Author + information
- John E. Madias, MD∗ ()
- ↵∗Division of Cardiology, Elmhurst Hospital Center, 79-01 Broadway, Elmhurst, New York 11373
Whitman et al. (1) should be congratulated for their important contribution on the electrocardiogram (ECG) diagnosis of right ventricular hypertrophy (RVH). The authors’ database comprised 3,719 patients with normal left ventricular morphology and function who had an ECG and a cardiac magnetic resonance imaging–based assessment for RVH and were free of clinical cardiac disease, although some patients had hypertension, diabetes, or hypercholesterolemia. The authors implemented 22 ECG diagnostic criteria (Table 1 in their paper) and found that “a total of 6% had RVH, which was generally mild,” and that the “ECG criteria were specific (many >95%) but had low sensitivity…The positive predictive values were not sufficiently high as to be clinically useful (maximum 12%)” (Table 4 in their paper). Use of these criteria for the diagnosis of RVH may be different in patients with cardiac disease, although “the clinical usefulness of screening ECG would be precisely in individuals without a previous diagnosis of significant cardiac disease.” This boils down to giving up on the ECG for the diagnosis of RVH and relying only on cardiac magnetic resonance imaging (best test) or echocardiography (most feasible).

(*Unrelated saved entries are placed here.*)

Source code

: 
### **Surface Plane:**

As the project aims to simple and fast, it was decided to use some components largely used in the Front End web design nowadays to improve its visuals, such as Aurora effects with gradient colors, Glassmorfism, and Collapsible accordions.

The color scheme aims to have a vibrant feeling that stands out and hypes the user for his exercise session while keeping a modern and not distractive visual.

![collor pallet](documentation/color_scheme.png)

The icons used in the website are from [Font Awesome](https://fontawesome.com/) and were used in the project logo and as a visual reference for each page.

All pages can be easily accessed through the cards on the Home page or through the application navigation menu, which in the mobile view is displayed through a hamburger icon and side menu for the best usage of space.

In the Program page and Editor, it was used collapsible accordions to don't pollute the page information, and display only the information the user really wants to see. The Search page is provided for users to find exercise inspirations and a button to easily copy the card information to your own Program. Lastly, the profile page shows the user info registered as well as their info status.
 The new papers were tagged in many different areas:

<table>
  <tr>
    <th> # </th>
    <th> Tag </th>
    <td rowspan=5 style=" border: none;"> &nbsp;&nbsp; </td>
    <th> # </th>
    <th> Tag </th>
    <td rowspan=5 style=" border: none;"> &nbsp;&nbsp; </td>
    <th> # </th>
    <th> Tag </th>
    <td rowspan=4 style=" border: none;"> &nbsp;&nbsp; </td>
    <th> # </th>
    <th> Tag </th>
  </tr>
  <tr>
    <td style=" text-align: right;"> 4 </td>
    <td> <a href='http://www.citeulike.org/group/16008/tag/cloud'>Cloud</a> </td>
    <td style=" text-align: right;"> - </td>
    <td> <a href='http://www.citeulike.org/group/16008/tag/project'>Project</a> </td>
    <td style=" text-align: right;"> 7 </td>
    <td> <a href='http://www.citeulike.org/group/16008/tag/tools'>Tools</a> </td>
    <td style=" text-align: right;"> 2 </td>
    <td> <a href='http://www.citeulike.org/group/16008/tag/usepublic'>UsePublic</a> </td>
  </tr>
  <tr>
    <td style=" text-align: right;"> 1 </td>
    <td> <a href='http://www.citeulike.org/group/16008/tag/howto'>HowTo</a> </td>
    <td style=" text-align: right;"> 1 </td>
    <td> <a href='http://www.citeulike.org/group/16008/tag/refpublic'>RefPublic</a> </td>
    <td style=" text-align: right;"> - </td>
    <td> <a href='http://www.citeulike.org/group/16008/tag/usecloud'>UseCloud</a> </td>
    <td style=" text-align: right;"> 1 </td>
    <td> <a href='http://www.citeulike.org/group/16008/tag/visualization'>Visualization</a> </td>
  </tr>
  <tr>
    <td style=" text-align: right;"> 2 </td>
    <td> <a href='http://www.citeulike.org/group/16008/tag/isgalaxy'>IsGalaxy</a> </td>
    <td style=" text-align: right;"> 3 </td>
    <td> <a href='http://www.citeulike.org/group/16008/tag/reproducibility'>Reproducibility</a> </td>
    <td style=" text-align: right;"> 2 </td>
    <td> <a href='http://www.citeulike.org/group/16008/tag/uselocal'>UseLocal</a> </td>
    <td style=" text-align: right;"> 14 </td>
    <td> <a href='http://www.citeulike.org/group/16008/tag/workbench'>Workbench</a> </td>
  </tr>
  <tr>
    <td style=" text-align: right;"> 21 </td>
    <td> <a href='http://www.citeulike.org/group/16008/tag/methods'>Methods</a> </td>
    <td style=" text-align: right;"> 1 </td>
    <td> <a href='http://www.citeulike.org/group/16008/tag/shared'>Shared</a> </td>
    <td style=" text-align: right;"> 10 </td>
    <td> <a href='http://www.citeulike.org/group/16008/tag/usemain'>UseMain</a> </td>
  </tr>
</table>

Before we do this, it is instructive to scrutinize Table 1 in the article by Whitman et al. (1), which shows that of the 22 ECG diagnostic criteria for RVH, 7 derive exclusively from the limb ECG leads. This is good, considering that accurate placement of the precordial ECG lead electrodes is generally problematic; thus, relying on the limb ECG leads has some advantages, ensuring more accurate and reproducible ECGs for the diagnosis and follow-up of patients with RVH. The common thread in the ECG criteria for RVH, using the limb leads, is that vectorial forces directed downward and to the right (lead III) and away from upward and left (lead I) portend RVH. This is the essence of the Lewis index of RVH ([RI + SIII] – [SI + RIII] <15 mV) proposed in 1914.
Considering the variation in the amplitude of the QRS complexes (and therefore of R waves and S waves) due to many cardiac and extracardiac mechanisms, the changes noted in serial ECGs from healthy subjects, and that patients have a range of types and severity of heart and other diseases, it is disquieting to rely on an absolute value (i.e., <15 mV) to diagnose RVH using the Lewis index. It is interesting to consider whether a modification of (RI + SIII) – (SI + RIII) to (SI + RIII)/(RI + SIII) would provide some advantages. Looking at Table 4 in the paper by Whitman et al. (1), the Lewis index had the highest sensitivity (80.4%) and the lowest specificity (16.8%) of all the diagnostic criteria, with a positive predictive value of 5.8%, which fell between the lowest (2.5%) and the highest (12.0%) positive predictive values. Is it possible that these values would change for the better in an additional analysis by the authors, and the other investigators they cite, using the proposed ratio?